===== Record set
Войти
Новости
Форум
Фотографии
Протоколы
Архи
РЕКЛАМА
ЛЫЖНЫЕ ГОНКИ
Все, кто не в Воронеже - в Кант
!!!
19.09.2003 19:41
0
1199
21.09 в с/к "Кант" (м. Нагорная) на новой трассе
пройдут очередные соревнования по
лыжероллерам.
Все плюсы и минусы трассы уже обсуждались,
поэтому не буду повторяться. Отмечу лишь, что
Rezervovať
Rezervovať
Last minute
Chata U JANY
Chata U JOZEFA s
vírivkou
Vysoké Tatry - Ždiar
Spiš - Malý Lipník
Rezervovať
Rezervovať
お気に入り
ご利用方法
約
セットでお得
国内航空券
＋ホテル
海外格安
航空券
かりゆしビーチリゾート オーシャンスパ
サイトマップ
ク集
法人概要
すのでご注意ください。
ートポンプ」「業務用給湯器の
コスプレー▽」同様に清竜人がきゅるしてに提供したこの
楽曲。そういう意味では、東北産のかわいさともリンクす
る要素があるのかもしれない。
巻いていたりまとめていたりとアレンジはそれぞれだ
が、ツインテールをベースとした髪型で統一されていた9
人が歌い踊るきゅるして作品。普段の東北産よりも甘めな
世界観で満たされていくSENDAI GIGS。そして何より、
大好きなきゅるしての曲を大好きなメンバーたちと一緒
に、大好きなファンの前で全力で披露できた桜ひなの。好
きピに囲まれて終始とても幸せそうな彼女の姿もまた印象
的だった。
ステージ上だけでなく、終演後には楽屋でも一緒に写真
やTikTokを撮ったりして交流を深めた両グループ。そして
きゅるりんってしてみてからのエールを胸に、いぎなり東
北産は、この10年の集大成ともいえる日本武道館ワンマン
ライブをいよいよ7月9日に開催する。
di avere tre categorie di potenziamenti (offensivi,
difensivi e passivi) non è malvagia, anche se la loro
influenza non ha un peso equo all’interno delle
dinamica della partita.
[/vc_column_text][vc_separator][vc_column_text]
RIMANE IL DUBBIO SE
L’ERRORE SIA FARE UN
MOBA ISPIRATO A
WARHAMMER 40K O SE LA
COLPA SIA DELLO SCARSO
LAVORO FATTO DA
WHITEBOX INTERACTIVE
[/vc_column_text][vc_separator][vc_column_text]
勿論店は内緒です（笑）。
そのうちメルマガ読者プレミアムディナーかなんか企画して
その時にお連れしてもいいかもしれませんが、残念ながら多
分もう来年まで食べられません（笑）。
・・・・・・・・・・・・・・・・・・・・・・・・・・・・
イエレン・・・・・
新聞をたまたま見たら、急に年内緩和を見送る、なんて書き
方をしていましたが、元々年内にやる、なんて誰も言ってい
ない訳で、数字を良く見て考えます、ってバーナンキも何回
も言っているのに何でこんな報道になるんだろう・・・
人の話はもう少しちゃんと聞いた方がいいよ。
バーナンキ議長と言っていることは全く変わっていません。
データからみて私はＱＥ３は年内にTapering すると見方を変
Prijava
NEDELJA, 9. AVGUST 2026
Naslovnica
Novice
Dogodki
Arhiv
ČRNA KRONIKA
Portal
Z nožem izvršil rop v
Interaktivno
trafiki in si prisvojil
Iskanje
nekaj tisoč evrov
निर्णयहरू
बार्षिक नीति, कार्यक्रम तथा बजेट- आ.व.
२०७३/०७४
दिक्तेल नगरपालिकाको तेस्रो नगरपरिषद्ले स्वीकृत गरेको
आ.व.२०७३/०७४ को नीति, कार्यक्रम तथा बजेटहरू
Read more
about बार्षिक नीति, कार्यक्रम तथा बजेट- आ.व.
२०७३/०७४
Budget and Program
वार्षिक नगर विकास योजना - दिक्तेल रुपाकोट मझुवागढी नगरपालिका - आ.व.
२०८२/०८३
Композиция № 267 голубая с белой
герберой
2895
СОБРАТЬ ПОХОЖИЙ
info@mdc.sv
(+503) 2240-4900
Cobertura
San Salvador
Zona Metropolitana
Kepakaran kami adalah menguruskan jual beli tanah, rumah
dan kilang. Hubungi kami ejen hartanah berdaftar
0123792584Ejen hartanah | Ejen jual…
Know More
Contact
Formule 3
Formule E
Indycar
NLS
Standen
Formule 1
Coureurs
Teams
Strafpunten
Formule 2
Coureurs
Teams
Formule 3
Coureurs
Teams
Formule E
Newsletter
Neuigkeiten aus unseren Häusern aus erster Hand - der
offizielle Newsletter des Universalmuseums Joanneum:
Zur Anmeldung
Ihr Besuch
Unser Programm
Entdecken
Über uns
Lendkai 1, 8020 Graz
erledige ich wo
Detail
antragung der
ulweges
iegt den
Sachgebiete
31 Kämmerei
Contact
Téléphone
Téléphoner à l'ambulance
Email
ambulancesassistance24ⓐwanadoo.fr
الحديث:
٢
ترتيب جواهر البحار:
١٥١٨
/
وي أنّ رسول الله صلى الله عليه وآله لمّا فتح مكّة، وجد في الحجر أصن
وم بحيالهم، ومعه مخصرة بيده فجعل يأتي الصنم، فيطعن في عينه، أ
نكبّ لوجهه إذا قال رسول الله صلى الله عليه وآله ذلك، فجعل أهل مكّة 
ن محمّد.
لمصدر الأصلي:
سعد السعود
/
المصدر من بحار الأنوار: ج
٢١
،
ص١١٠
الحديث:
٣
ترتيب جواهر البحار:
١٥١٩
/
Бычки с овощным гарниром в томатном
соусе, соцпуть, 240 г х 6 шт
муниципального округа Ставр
==========
• About this exercise: Print every line of the listing above verbatim, from the first line to the last.

• Your solution:
Войти
Новости
Форум
Фотографии
Протоколы
Архи
РЕКЛАМА
ЛЫЖНЫЕ ГОНКИ
Все, кто не в Воронеже - в Кант
!!!
19.09.2003 19:41
0
1199
21.09 в с/к "Кант" (м. Нагорная) на новой трассе
пройдут очередные соревнования по
лыжероллерам.
Все плюсы и минусы трассы уже обсуждались,
поэтому не буду повторяться. Отмечу лишь, что
Rezervovať
Rezervovať
Last minute
Chata U JANY
Chata U JOZEFA s
vírivkou
Vysoké Tatry - Ždiar
Spiš - Malý Lipník
Rezervovať
Rezervovať
お気に入り
ご利用方法
約
セットでお得
国内航空券
＋ホテル
海外格安
航空券
かりゆしビーチリゾート オーシャンスパ
サイトマップ
ク集
法人概要
すのでご注意ください。
ートポンプ」「業務用給湯器の
コスプレー▽」同様に清竜人がきゅるしてに提供したこの
楽曲。そういう意味では、東北産のかわいさともリンクす
る要素があるのかもしれない。
巻いていたりまとめていたりとアレンジはそれぞれだ
が、ツインテールをベースとした髪型で統一されていた9
人が歌い踊るきゅるして作品。普段の東北産よりも甘めな
世界観で満たされていくSENDAI GIGS。そして何より、
大好きなきゅるしての曲を大好きなメンバーたちと一緒
に、大好きなファンの前で全力で披露できた桜ひなの。好
きピに囲まれて終始とても幸せそうな彼女の姿もまた印象
的だった。
ステージ上だけでなく、終演後には楽屋でも一緒に写真
やTikTokを撮ったりして交流を深めた両グループ。そして
きゅるりんってしてみてからのエールを胸に、いぎなり東
北産は、この10年の集大成ともいえる日本武道館ワンマン
ライブをいよいよ7月9日に開催する。
di avere tre categorie di potenziamenti (offensivi,
difensivi e passivi) non è malvagia, anche se la loro
influenza non ha un peso equo all’interno delle
dinamica della partita.
[/vc_column_text][vc_separator][vc_column_text]
RIMANE IL DUBBIO SE
L’ERRORE SIA FARE UN
MOBA ISPIRATO A
WARHAMMER 40K O SE LA
COLPA SIA DELLO SCARSO
LAVORO FATTO DA
WHITEBOX INTERACTIVE
[/vc_column_text][vc_separator][vc_column_text]
勿論店は内緒です（笑）。
そのうちメルマガ読者プレミアムディナーかなんか企画して
その時にお連れしてもいいかもしれませんが、残念ながら多
分もう来年まで食べられません（笑）。
・・・・・・・・・・・・・・・・・・・・・・・・・・・・
イエレン・・・・・
新聞をたまたま見たら、急に年内緩和を見送る、なんて書き
方をしていましたが、元々年内にやる、なんて誰も言ってい
ない訳で、数字を良く見て考えます、ってバーナンキも何回
も言っているのに何でこんな報道になるんだろう・・・
人の話はもう少しちゃんと聞いた方がいいよ。
バーナンキ議長と言っていることは全く変わっていません。
データからみて私はＱＥ３は年内にTapering すると見方を変
Prijava
NEDELJA, 9. AVGUST 2026
Naslovnica
Novice
Dogodki
Arhiv
ČRNA KRONIKA
Portal
Z nožem izvršil rop v
Interaktivno
trafiki in si prisvojil
Iskanje
nekaj tisoč evrov
निर्णयहरू
बार्षिक नीति, कार्यक्रम तथा बजेट- आ.व.
२०७३/०७४
दिक्तेल नगरपालिकाको तेस्रो नगरपरिषद्ले स्वीकृत गरेको
आ.व.२०७३/०७४ को नीति, कार्यक्रम तथा बजेटहरू
Read more
about बार्षिक नीति, कार्यक्रम तथा बजेट- आ.व.
२०७३/०७४
Budget and Program
वार्षिक नगर विकास योजना - दिक्तेल रुपाकोट मझुवागढी नगरपालिका - आ.व.
२०८२/०८३
Композиция № 267 голубая с белой
герберой
2895
СОБРАТЬ ПОХОЖИЙ
info@mdc.sv
(+503) 2240-4900
Cobertura
San Salvador
Zona Metropolitana
Kepakaran kami adalah menguruskan jual beli tanah, rumah
dan kilang. Hubungi kami ejen hartanah berdaftar
0123792584Ejen hartanah | Ejen jual…
Know More
Contact
Formule 3
Formule E
Indycar
NLS
Standen
Formule 1
Coureurs
Teams
Strafpunten
Formule 2
Coureurs
Teams
Formule 3
Coureurs
Teams
Formule E
Newsletter
Neuigkeiten aus unseren Häusern aus erster Hand - der
offizielle Newsletter des Universalmuseums Joanneum:
Zur Anmeldung
Ihr Besuch
Unser Programm
Entdecken
Über uns
Lendkai 1, 8020 Graz
erledige ich wo
Detail
antragung der
ulweges
iegt den
Sachgebiete
31 Kämmerei
Contact
Téléphone
Téléphoner à l'ambulance
Email
ambulancesassistance24ⓐwanadoo.fr
الحديث:
٢
ترتيب جواهر البحار:
١٥١٨
/
وي أنّ رسول الله صلى الله عليه وآله لمّا فتح مكّة، وجد في الحجر أصن
وم بحيالهم، ومعه مخصرة بيده فجعل يأتي الصنم، فيطعن في عينه، أ
نكبّ لوجهه إذا قال رسول الله صلى الله عليه وآله ذلك، فجعل أهل مكّة 
ن محمّد.
لمصدر الأصلي:
سعد السعود
/
المصدر من بحار الأنوار: ج
٢١
،
ص١١٠
الحديث:
٣
ترتيب جواهر البحار:
١٥١٩
/
Бычки с овощным гарниром в томатном
соусе, соцпуть, 240 г х 6 шт
муниципального округа Ставр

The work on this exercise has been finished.